Over the course of a 12-year engagement, ImpTrax was able to help RTech automate processes, reduce manual labor significantly, and deliver cutting edge, custom software solutions - to such a degree that the company became a very attractive acquisition target. TransUnion formally acquired RTech in September 2016. You can click here to read a case study if the details interest you.

As you might imagine, there was a lot of blood, sweat, and tears that went into going from point a (antiquated) to point a (acquisition). In the spirit of helping others, either in the IT space or outside, here are three highly valuable, non-technical lessons that we took away from the incredible success story.

(1) Learn your client’s business so that you know it better than anyone else : There are two pieces of this equation. First, at the early stages of an engagement, you need to quickly understand the intricacies and nuances of the processes that drive the business. We made it a point of knowing each of the 24 processes that comprised the RTech workflow like the palms of our hands. This knowledge enabled us to accurately and effectively forecast the ROI that IT projects could yield, and gave RTech the confidence to commit to the capital expenditures.

Second, you must also understand the bigger picture, and know where your client’s product or service fits within the broader scope of the industry. To make that happen here, we needed to gain a firm grasp of a very complicated healthcare claims system. The more we learned, the more we were able to see the immense potential in RTech’s ability to help its clients recognize revenue, and the easier it became to recommend smart, new projects, and also make the right adjustments to the existing workflow.

(2) Customer service builds trust quickly :From the early stages of our engagement, we made it a point of letting RTech know that we were there for them 24/7. When they tested us on the claim, we passed with flying colors. Lesson learned: Nothing breeds confidence faster than customer service that exceeds expectations. Our attention to service enabled us to build trust at an earlier point in the engagement. With this trust, combined with a growing knowledge of the company referenced in (1), RTech gave us more autonomy to create and innovate. And this delivered results!

(3) Loyalty, dedication, and achievement must be rewarded: Every assignment has inherent challenges. Invariably, when the proverbial chips are down in a work environment, certain employees rise to the occasion.

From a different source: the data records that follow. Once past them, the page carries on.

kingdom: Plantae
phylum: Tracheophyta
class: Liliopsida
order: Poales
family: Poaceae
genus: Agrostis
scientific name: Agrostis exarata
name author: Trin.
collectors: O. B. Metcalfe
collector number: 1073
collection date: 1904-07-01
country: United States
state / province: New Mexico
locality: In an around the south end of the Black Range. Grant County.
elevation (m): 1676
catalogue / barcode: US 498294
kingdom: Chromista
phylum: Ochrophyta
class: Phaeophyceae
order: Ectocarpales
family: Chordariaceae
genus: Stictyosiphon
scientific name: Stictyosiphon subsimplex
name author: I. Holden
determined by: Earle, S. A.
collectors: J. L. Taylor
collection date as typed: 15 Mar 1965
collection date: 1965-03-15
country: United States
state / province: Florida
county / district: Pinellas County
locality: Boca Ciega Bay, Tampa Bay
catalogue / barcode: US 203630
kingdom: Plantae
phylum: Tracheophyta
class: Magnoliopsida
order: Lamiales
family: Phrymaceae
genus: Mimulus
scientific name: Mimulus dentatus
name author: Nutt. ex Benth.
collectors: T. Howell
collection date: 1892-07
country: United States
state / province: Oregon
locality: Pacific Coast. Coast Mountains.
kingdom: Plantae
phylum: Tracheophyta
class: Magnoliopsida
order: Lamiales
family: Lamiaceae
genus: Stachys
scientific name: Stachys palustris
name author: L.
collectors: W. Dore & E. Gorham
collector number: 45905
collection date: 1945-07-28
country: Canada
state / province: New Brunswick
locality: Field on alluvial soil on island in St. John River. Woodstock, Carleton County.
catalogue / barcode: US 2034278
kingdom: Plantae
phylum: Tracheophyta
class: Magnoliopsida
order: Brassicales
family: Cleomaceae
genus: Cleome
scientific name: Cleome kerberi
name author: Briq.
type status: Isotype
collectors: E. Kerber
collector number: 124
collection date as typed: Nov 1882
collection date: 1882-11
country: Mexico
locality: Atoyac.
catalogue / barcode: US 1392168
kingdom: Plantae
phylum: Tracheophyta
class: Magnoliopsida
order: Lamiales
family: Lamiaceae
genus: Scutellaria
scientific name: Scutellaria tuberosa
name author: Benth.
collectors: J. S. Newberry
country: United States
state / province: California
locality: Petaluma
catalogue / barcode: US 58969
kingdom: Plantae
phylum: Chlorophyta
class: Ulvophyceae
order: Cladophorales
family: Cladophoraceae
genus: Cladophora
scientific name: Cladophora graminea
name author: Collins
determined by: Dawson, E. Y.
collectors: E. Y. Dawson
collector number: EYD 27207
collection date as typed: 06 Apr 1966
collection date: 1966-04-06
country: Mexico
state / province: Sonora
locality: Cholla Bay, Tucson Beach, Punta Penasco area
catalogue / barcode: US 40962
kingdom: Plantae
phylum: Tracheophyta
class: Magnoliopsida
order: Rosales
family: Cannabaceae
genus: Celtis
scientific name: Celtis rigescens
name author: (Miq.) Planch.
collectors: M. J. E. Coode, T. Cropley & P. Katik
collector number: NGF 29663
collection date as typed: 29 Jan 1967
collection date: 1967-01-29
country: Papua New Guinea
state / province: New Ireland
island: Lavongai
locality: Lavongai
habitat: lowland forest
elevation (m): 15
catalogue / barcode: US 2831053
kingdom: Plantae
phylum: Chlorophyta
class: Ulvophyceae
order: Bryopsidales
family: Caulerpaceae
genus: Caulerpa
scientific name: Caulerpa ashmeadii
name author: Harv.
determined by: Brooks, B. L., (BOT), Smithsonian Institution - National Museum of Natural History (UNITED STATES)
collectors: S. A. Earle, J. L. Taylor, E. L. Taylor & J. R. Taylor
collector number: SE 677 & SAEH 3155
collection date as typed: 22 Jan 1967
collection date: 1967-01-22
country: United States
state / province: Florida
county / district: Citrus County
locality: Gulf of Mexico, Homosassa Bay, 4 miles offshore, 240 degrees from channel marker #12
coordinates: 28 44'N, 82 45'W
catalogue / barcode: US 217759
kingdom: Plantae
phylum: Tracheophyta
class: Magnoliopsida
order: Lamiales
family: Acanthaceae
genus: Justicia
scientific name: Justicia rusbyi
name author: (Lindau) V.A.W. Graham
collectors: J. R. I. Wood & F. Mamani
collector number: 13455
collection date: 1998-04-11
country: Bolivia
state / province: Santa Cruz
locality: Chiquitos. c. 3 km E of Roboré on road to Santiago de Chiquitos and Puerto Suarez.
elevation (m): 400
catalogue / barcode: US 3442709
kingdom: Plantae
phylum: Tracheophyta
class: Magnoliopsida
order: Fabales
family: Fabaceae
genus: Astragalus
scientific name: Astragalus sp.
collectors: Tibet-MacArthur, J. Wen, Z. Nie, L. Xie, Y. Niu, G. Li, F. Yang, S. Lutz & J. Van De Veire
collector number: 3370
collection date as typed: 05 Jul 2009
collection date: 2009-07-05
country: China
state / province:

Whether it’s working overtime, or coming up with a brilliant solution to a problem, there is nothing more inspiring than seeing someone within your company deliver in the clutch. And when this happens, these people must be rewarded! Never lose site of the fact that (A) talented people always have options, and (B) karma has a way of rearing its head when you least expect it. Treat your people well, and you tend to reap the benefits.